In some regions of Germany it is called "Krumbeere" or "Krumbiere" as well. But this has nothing to do with crooked bears or (in German) with crooked berries, as many people think. Etymologically it is derived from "die Krume" = "the ground/the soil" and "die Birne" = " the pear".
The simple answer to this question is that "e" and "i" are definitely different vowels, so the distinction between the two words should be quite easy. The problem is that this may not help you if either (or both) of these vowels doesn't exist in your native language, as is the case for English. The German "e" corresponds to English "ee", but the German "e" doesn't have a direct correspondence. It resembles the "a" or "ai" in some respects, but it is not the same sound. In this particular case "ihr" sounds like "ear", and "er" comes rather close to "air". The best thing to train your ears is to listen to as many pairs of words as you can get hold of: "Fehl(er)"-"viel"/"fiel", "leben"/"Leben"-"lieben" and so on.

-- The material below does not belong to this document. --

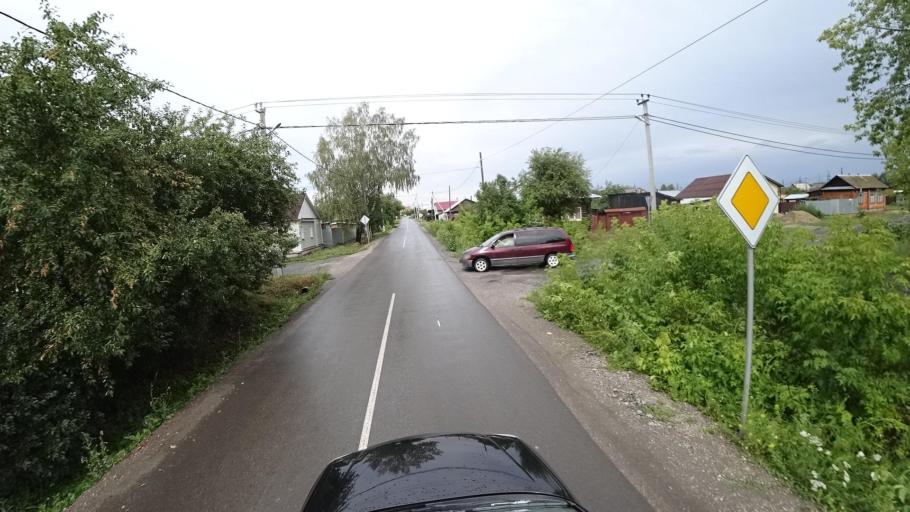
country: RU
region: Sverdlovsk
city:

What if i want to say "He is a potato", but when i say it out loud it sounds like "He is eating a potato"? ;D
You have to learn the grammatical gender of all nouns. "ein" is for masculine and neuter ones, "eine" for feminine ones. But this holds only for nominative case. Here you need an accusative. masculine nouns would have "einen" then.
"Kartoffel" is feminine. So better learn "die Kartoffel".